_Extracted entries_:
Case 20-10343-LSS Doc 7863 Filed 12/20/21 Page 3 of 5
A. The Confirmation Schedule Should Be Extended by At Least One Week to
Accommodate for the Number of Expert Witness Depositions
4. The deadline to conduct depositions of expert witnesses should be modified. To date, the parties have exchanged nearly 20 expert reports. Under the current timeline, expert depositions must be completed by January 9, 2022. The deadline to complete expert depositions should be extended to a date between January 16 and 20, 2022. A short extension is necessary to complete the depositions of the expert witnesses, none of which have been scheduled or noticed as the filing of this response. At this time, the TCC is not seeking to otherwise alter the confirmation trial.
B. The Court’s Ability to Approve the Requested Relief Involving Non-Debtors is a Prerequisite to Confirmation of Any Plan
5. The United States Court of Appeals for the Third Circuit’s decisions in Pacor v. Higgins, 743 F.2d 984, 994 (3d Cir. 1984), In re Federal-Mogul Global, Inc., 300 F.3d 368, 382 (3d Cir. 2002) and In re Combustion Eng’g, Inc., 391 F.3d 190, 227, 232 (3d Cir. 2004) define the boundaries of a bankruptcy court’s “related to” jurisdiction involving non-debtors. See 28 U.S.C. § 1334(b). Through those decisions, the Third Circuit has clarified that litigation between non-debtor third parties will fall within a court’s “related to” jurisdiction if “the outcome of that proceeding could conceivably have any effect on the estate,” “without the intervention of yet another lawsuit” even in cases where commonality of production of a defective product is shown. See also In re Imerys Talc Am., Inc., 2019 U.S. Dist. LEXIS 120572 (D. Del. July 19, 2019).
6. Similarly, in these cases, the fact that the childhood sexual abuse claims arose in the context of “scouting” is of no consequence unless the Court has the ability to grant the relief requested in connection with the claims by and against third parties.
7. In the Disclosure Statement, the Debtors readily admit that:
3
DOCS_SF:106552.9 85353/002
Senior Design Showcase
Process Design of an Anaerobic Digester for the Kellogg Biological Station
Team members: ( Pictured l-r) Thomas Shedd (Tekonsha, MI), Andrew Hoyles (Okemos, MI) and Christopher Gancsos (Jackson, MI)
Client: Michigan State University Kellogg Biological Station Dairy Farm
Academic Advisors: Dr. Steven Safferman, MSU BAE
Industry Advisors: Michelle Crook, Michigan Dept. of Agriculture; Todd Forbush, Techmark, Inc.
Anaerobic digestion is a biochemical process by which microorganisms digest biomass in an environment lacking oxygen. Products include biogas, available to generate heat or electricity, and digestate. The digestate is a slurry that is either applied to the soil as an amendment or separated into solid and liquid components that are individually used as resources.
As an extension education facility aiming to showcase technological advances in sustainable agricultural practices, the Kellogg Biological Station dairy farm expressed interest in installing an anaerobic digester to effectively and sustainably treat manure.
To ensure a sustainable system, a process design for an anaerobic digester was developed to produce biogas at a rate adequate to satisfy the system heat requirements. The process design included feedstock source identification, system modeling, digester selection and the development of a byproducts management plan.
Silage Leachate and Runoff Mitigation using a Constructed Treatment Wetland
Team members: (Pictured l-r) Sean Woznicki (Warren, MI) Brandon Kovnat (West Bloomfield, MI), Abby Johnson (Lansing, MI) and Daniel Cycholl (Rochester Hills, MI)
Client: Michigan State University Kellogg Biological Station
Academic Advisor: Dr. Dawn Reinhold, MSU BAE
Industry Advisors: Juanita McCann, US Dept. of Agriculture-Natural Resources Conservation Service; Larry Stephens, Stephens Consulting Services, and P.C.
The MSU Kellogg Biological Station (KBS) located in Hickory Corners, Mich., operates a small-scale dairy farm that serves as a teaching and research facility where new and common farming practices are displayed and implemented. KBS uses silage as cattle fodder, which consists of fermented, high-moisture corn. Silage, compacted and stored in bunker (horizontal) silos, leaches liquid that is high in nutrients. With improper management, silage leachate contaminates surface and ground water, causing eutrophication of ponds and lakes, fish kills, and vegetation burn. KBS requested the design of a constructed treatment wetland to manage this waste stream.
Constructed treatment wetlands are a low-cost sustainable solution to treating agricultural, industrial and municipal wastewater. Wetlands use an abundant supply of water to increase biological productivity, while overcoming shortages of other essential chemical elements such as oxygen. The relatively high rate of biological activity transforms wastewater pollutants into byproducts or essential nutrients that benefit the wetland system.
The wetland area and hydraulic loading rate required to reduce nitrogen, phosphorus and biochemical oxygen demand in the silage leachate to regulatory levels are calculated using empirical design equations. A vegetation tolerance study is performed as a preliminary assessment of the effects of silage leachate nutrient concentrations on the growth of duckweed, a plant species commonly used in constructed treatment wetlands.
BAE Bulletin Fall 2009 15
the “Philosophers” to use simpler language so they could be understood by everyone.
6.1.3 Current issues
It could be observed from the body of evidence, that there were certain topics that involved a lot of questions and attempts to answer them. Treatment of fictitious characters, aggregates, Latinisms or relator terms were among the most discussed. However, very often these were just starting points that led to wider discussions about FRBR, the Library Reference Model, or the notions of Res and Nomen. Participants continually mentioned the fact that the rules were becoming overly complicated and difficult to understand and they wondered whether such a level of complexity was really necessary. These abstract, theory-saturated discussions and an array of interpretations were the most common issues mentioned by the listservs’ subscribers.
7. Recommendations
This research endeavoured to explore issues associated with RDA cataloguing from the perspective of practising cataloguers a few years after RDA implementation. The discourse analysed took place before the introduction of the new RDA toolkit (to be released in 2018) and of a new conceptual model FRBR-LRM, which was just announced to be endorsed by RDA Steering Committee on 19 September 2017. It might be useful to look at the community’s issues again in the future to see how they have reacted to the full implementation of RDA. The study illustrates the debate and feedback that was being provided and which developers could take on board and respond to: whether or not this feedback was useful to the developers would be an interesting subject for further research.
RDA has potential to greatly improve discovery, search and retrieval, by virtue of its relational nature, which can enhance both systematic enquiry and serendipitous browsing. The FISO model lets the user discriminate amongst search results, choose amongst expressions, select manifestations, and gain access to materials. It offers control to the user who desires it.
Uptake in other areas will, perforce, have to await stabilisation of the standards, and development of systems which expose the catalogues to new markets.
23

_Task to complete_:
Reproduce exactly the stretch of the material above that starts at the line with "Process Design of" and ends at the line with "Anaerobic digestion is", both included, and nothing else.

_Solution for this problem_:
Process Design of an Anaerobic Digester for the Kellogg Biological Station
Team members: ( Pictured l-r) Thomas Shedd (Tekonsha, MI), Andrew Hoyles (Okemos, MI) and Christopher Gancsos (Jackson, MI)
Client: Michigan State University Kellogg Biological Station Dairy Farm
Academic Advisors: Dr. Steven Safferman, MSU BAE
Industry Advisors: Michelle Crook, Michigan Dept. of Agriculture; Todd Forbush, Techmark, Inc.
Anaerobic digestion is a biochemical process by which microorganisms digest biomass in an environment lacking oxygen. Products include biogas, available to generate heat or electricity, and digestate. The digestate is a slurry that is either applied to the soil as an amendment or separated into solid and liquid components that are individually used as resources.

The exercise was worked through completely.